=== Kutipan ===
================================
Pemimpin Baru Dan Harapan Baru, Mungkinkan Terwujud?

Terbaru68 Dilihat

Presiden Prabowo   menyampaikan targetnya untuk menggenjot pertumbuhan ekonomi hingga 8%. Hal tersebut ia sampaikan saat menjadi pembicara dalam acara BNI Investor Daily Summit 2024 di Jakarta Convention Center (JCC), Jakarta Pusat pada Rabu (9-10-2024).

Sementara itu, dalam pidato sambutan untuk acara Kompas 100 CEO Forum di Istana Garuda, Ibu Kota Nusantara, Kalimantan Timur, Sabtu (12-10-2024), Presiden Jokowi mengungkapkan  keyakinan akan target pertumbuhan ekonomi 8% yang dicanangkan Prabowo akan mampu diwujudkan.

Hadir di kediaman Prabowo baru-baru ini, pimpinan PKS  mengatakan bahwa Presiden baru ini akan mampu membawa Indonesia menjadi leader di kawasan Asia Tenggara.

Realistiskah?

Sikap optimis itu sah dan boleh-boleh saja. Namun, secara realitas di negeri ini penuh dengan problema. Aneka problem warisan  tinggalan dari rezim-rezim sebelumnya, terutama dua periode kepemimpinan sebelumnya, bukanlah perkara yang remeh. Bukan hal mudah untuk menyelesaikan karena masalahnya telah menggurita, berkelindan satu sama lain. Serada tidak ada satu aspek kehidupan pun yang tidak dikungkung oleh persoalan.

Bidang politik misalnya, para pejabat pada umumnya miskin empati. Urusan rakyat diposisikan sebagai permainan dan jalan menarik keuntungan. Di bidang ekonomi, negeri ini  dikuasai pemilik modal. Utang riba menumpuk hingga lebih dari Rp8.500 triliun. Sumber daya alam yang melimpah kini tengah dikuasai asing, hingga negara kehilangan modal untuk menyejahterakan rakyatnya. Alih-alih diurus kesejahteraannya, rakyat malah digempur dengan tekanan pajak yang angkanya terus menanjak.  Gelombang PHK yang tak berujung  juga menambah kepelikan masalah.
================================
=== Tujuan ===
Jelaskan dalam satu sampai tiga kalimat mengapa negara kehilangan modal untuk menyejahterakan rakyatnya menurut kutipan.

(Butir data)
================================
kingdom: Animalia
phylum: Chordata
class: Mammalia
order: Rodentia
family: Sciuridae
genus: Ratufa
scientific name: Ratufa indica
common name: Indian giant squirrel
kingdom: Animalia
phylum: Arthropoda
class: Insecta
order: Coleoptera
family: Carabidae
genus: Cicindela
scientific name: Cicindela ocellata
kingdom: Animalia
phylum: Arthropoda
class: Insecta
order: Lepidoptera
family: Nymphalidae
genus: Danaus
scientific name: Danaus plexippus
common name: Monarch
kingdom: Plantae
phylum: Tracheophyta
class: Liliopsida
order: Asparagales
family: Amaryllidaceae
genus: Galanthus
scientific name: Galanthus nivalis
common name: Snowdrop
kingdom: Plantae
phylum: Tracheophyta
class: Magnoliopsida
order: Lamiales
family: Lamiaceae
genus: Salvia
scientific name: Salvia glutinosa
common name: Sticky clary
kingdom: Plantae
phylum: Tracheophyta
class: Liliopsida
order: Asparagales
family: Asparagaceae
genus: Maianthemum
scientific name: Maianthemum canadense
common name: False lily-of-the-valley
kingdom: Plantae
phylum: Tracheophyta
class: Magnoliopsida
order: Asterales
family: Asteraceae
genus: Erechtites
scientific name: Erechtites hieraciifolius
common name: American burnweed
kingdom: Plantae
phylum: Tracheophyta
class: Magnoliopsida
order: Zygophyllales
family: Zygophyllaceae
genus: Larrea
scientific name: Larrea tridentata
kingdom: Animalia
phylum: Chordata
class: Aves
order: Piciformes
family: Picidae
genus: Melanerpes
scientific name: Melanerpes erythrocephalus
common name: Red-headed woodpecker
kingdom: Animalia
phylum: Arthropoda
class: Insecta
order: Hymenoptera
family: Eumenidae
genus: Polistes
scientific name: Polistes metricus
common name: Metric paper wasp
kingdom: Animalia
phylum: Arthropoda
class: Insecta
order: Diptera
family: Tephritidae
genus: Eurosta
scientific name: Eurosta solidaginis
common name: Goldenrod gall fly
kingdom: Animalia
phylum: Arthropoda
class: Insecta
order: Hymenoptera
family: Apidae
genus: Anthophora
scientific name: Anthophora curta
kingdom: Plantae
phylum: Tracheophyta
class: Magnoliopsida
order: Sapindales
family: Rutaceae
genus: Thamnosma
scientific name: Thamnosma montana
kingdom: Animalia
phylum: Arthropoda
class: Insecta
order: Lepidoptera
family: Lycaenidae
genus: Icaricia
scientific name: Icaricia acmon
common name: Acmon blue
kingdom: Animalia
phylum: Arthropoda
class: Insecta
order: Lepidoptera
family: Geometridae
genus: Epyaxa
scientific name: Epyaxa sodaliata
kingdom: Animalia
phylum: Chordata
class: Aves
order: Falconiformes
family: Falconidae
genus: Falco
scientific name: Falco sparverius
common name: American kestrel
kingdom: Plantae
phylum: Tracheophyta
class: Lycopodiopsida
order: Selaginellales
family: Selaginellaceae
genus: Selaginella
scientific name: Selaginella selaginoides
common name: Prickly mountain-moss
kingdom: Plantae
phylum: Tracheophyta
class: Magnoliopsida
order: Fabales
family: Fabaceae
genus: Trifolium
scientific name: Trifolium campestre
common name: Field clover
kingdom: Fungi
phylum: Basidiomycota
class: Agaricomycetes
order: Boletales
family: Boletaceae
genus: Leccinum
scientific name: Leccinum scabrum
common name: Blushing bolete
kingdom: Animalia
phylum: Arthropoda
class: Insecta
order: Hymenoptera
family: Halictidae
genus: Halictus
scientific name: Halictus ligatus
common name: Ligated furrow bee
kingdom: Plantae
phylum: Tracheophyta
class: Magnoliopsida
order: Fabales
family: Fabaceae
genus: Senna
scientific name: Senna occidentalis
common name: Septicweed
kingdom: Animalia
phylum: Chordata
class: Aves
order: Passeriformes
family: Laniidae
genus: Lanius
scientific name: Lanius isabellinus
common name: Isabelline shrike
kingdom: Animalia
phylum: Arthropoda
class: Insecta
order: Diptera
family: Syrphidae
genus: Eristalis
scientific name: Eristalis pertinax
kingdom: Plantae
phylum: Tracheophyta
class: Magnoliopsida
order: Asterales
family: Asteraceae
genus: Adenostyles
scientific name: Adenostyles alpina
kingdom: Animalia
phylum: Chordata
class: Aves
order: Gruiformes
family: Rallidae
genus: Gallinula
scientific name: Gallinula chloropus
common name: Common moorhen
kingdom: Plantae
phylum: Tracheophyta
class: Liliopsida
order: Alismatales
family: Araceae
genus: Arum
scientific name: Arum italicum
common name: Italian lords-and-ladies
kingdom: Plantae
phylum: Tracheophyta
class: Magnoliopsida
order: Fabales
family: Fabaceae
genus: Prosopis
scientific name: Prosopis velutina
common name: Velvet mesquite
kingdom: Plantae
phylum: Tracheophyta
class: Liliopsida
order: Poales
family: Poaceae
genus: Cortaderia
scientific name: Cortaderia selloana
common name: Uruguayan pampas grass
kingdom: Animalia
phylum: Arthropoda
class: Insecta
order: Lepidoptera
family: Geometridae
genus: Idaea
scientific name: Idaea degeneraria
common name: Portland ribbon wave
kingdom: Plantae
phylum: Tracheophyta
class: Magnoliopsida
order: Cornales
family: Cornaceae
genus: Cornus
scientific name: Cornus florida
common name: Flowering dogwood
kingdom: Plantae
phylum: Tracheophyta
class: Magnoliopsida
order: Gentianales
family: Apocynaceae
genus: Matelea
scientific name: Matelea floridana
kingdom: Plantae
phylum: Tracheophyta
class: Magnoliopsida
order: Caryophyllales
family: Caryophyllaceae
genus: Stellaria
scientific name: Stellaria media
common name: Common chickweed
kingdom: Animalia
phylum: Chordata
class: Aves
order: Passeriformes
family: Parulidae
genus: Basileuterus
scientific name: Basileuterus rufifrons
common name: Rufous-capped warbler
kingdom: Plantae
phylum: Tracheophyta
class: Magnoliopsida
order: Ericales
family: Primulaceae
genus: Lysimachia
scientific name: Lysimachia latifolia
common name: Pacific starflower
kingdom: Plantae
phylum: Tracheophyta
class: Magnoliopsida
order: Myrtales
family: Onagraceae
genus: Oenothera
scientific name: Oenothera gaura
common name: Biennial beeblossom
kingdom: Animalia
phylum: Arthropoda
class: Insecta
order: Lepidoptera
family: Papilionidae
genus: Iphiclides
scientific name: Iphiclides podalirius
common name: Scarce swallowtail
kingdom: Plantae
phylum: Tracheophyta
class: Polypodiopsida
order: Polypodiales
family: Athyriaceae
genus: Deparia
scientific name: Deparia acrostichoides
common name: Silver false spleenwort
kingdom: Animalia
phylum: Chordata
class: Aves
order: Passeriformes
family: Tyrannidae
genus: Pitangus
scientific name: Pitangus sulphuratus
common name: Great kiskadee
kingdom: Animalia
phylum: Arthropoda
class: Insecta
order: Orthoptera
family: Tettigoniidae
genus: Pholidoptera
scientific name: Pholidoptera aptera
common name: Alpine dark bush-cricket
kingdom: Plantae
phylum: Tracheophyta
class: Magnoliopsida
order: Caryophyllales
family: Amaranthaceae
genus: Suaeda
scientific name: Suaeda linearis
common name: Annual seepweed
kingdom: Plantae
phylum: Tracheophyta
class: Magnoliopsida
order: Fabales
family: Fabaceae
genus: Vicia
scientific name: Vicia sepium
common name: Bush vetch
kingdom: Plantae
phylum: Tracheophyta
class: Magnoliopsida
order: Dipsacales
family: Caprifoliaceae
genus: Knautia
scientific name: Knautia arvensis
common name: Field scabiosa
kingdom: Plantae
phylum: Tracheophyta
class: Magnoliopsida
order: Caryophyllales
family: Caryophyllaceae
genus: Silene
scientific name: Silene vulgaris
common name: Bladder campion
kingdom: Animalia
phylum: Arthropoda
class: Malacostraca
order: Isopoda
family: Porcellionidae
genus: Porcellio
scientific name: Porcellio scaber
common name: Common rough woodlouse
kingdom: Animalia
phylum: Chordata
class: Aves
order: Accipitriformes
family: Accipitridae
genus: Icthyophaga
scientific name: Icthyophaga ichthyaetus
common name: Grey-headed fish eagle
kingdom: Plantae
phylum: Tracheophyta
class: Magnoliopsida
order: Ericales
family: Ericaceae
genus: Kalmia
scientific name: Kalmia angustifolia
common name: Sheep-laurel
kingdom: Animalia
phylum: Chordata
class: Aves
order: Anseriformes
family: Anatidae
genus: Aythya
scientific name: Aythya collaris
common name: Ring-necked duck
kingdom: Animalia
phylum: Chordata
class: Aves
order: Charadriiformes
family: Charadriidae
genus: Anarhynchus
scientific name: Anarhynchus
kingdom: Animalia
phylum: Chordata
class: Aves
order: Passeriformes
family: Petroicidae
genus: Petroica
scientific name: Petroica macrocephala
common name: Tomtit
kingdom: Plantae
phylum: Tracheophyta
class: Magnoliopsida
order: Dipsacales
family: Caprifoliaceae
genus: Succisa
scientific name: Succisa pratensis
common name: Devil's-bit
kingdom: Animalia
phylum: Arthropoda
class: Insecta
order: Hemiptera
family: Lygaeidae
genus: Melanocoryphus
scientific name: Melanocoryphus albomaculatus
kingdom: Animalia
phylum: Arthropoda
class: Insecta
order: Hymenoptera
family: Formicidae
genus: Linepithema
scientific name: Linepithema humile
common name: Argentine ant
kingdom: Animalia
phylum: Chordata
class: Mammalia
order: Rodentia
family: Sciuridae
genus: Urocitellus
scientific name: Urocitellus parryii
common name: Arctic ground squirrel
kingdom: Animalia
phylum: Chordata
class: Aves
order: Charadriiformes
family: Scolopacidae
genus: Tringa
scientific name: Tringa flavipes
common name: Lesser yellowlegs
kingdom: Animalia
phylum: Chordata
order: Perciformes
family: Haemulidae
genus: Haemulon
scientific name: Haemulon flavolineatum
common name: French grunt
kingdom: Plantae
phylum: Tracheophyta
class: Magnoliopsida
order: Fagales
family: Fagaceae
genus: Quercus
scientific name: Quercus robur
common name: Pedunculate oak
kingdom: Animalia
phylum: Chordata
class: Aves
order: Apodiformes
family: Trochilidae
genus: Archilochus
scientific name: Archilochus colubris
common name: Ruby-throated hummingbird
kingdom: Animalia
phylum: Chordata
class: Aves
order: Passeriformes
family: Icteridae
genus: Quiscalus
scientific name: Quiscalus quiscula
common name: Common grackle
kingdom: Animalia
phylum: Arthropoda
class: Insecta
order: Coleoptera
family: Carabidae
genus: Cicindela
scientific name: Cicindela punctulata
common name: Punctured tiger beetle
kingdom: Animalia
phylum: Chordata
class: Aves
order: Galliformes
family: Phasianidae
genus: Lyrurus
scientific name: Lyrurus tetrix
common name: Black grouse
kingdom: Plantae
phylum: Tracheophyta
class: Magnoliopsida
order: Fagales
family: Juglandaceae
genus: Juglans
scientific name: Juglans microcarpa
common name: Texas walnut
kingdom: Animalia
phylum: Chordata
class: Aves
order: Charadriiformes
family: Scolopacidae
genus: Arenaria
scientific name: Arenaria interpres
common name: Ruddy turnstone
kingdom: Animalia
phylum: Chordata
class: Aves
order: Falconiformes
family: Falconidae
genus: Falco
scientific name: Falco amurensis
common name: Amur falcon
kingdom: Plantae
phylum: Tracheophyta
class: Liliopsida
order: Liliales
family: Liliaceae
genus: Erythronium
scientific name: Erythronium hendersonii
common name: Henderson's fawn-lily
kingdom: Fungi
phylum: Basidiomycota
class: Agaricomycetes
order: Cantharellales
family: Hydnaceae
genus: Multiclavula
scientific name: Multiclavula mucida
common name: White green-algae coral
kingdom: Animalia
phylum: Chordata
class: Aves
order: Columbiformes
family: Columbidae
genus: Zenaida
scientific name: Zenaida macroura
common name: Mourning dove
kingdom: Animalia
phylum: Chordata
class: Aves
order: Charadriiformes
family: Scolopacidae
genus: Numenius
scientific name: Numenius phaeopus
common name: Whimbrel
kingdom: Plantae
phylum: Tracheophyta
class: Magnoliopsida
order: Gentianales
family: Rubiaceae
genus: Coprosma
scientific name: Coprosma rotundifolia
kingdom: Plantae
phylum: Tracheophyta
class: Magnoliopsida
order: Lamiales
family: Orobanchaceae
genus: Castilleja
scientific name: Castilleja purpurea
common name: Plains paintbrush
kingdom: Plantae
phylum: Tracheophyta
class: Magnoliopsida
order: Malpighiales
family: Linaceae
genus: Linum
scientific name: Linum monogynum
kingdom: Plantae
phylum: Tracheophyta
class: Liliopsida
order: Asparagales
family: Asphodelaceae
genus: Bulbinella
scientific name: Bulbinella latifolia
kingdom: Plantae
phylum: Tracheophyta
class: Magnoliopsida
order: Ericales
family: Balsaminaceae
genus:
================================
=== Jawaban Tugas ===
Negara kehilangan modal untuk menyejahterakan rakyatnya karena sumber daya alam yang melimpah kini tengah dikuasai asing.